Karl Emil Malmelin | |
Occupation: | Farmworker |
Birth Date: | 16 January 1872 |
Birth Place: | Lahnus, Espoo, Finland |
Death Place: | Riipilä, Vantaa, Finland |
Penalty: | Life imprisonment |
Date: | 10 May 1899 |
Locations: | Klaukkala, Nurmijärvi, Finland |
Fatalities: | 7 |
Weapon: | Axe |
Karl Emil Malmelin (16 January 1872 – 26 February 1944[1]) was a Finnish farmworker and mass murderer.
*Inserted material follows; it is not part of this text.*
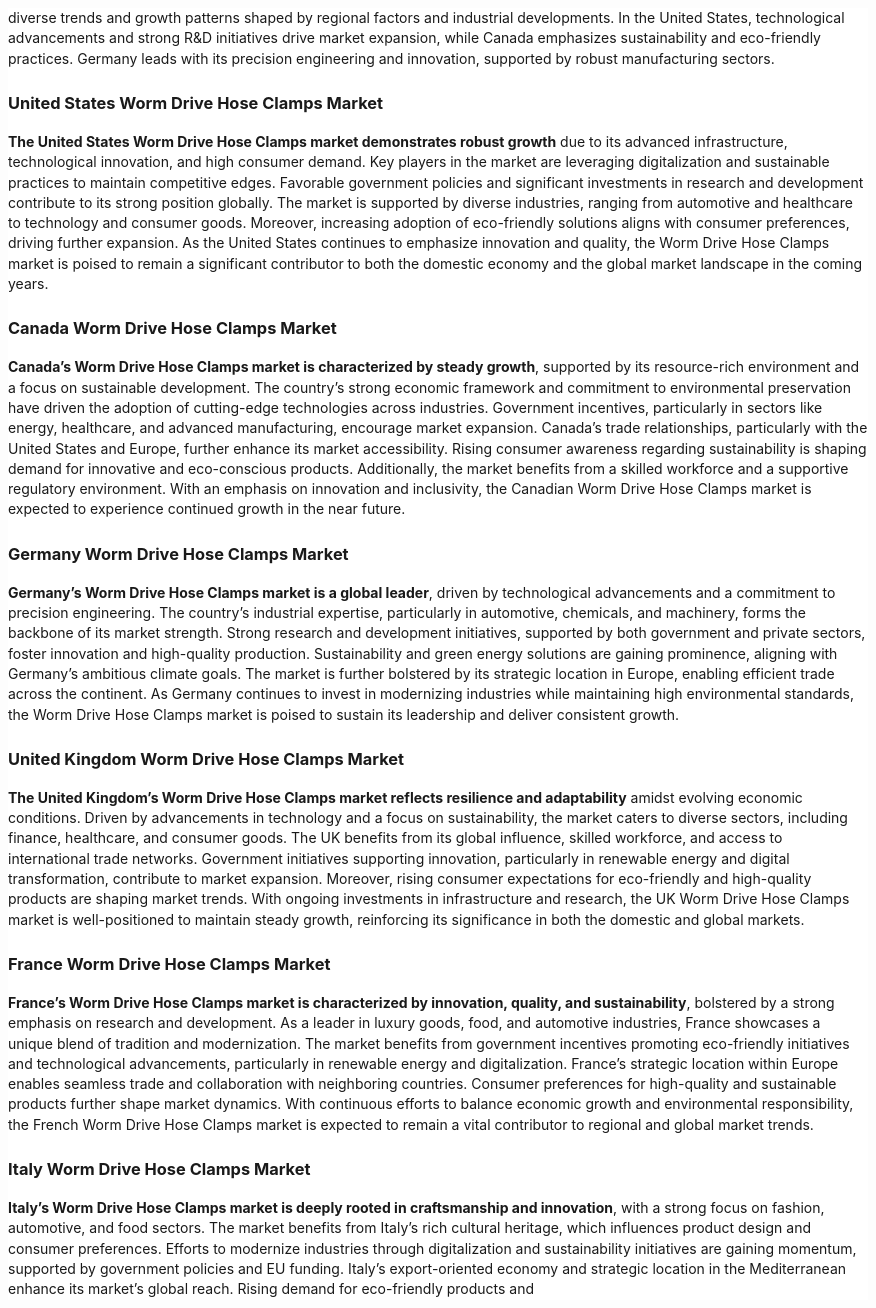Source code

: diverse trends and growth patterns shaped by regional factors and industrial developments. In the United States, technological advancements and strong R&amp;D initiatives drive market expansion, while Canada emphasizes sustainability and eco-friendly practices. Germany leads with its precision engineering and innovation, supported by robust manufacturing sectors.</span></em></p></blockquote><h3><strong>United States Worm Drive Hose Clamps Market</strong></h3><p><strong>The United States Worm Drive Hose Clamps market demonstrates robust growth</strong> due to its advanced infrastructure, technological innovation, and high consumer demand. Key players in the market are leveraging digitalization and sustainable practices to maintain competitive edges. Favorable government policies and significant investments in research and development contribute to its strong position globally. The market is supported by diverse industries, ranging from automotive and healthcare to technology and consumer goods. Moreover, increasing adoption of eco-friendly solutions aligns with consumer preferences, driving further expansion. As the United States continues to emphasize innovation and quality, the Worm Drive Hose Clamps market is poised to remain a significant contributor to both the domestic economy and the global market landscape in the coming years.</p><h3><strong>Canada Worm Drive Hose Clamps Market</strong></h3><p><strong>Canada&rsquo;s Worm Drive Hose Clamps market is characterized by steady growth</strong>, supported by its resource-rich environment and a focus on sustainable development. The country&rsquo;s strong economic framework and commitment to environmental preservation have driven the adoption of cutting-edge technologies across industries. Government incentives, particularly in sectors like energy, healthcare, and advanced manufacturing, encourage market expansion. Canada&rsquo;s trade relationships, particularly with the United States and Europe, further enhance its market accessibility. Rising consumer awareness regarding sustainability is shaping demand for innovative and eco-conscious products. Additionally, the market benefits from a skilled workforce and a supportive regulatory environment. With an emphasis on innovation and inclusivity, the Canadian Worm Drive Hose Clamps market is expected to experience continued growth in the near future.</p><h3><strong>Germany Worm Drive Hose Clamps Market</strong></h3><p><strong>Germany&rsquo;s Worm Drive Hose Clamps market is a global leader</strong>, driven by technological advancements and a commitment to precision engineering. The country&rsquo;s industrial expertise, particularly in automotive, chemicals, and machinery, forms the backbone of its market strength. Strong research and development initiatives, supported by both government and private sectors, foster innovation and high-quality production. Sustainability and green energy solutions are gaining prominence, aligning with Germany&rsquo;s ambitious climate goals. The market is further bolstered by its strategic location in Europe, enabling efficient trade across the continent. As Germany continues to invest in modernizing industries while maintaining high environmental standards, the Worm Drive Hose Clamps market is poised to sustain its leadership and deliver consistent growth.</p><h3><strong>United Kingdom Worm Drive Hose Clamps Market</strong></h3><p><strong>The United Kingdom&rsquo;s Worm Drive Hose Clamps market reflects resilience and adaptability</strong> amidst evolving economic conditions. Driven by advancements in technology and a focus on sustainability, the market caters to diverse sectors, including finance, healthcare, and consumer goods. The UK benefits from its global influence, skilled workforce, and access to international trade networks. Government initiatives supporting innovation, particularly in renewable energy and digital transformation, contribute to market expansion. Moreover, rising consumer expectations for eco-friendly and high-quality products are shaping market trends. With ongoing investments in infrastructure and research, the UK Worm Drive Hose Clamps market is well-positioned to maintain steady growth, reinforcing its significance in both the domestic and global markets.</p><h3><strong>France Worm Drive Hose Clamps Market</strong></h3><p><strong>France&rsquo;s Worm Drive Hose Clamps market is characterized by innovation, quality, and sustainability</strong>, bolstered by a strong emphasis on research and development. As a leader in luxury goods, food, and automotive industries, France showcases a unique blend of tradition and modernization. The market benefits from government incentives promoting eco-friendly initiatives and technological advancements, particularly in renewable energy and digitalization. France&rsquo;s strategic location within Europe enables seamless trade and collaboration with neighboring countries. Consumer preferences for high-quality and sustainable products further shape market dynamics. With continuous efforts to balance economic growth and environmental responsibility, the French Worm Drive Hose Clamps market is expected to remain a vital contributor to regional and global market trends.</p><h3><strong>Italy Worm Drive Hose Clamps Market</strong></h3><p><strong>Italy&rsquo;s Worm Drive Hose Clamps market is deeply rooted in craftsmanship and innovation</strong>, with a strong focus on fashion, automotive, and food sectors. The market benefits from Italy&rsquo;s rich cultural heritage, which influences product design and consumer preferences. Efforts to modernize industries through digitalization and sustainability initiatives are gaining momentum, supported by government policies and EU funding. Italy&rsquo;s export-oriented economy and strategic location in the Mediterranean enhance its market&rsquo;s global reach. Rising demand for eco-friendly products and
Malmelin was born 1872 in Espoo as the illegitimate child of Helena Gustava Malmelin, a maid at a Lahnus croft.[2] [3] As an adult, Malmelin became a farmworker at the Simola croft in Klaukkala, a village in the southern part of the Nurmijärvi municipality.[4] The tenant there was Johan Ezekiel Aspelin. Malmelin began dating Edla, the crofter's daughter,[4] but when she would not become his wife, he killed everyone on the croft with an axe on 10 May 1899.[5] Three of the victims were women and two were children. Malmelin was arrested a couple of weeks later.[6]
Malmelin was sentenced to life imprisonment by the Turku Court of Appeal. The case was the subject of a broadside ballad, and Nurmijärvi parish became popularly known as Murhajärvi (which literally means "murder lake"). Malmelin served 13 years of his sentence before being pardoned by Nicholas II in 1912.[7] The later events of Malmelin's life remain unknown. He died to a long-term illness in 1944, aged 72, in Riipilä, Vantaa.[5] [8]
Malmelin remains one of the worst axe murderers in Finnish history, along with Toivo Koljonen.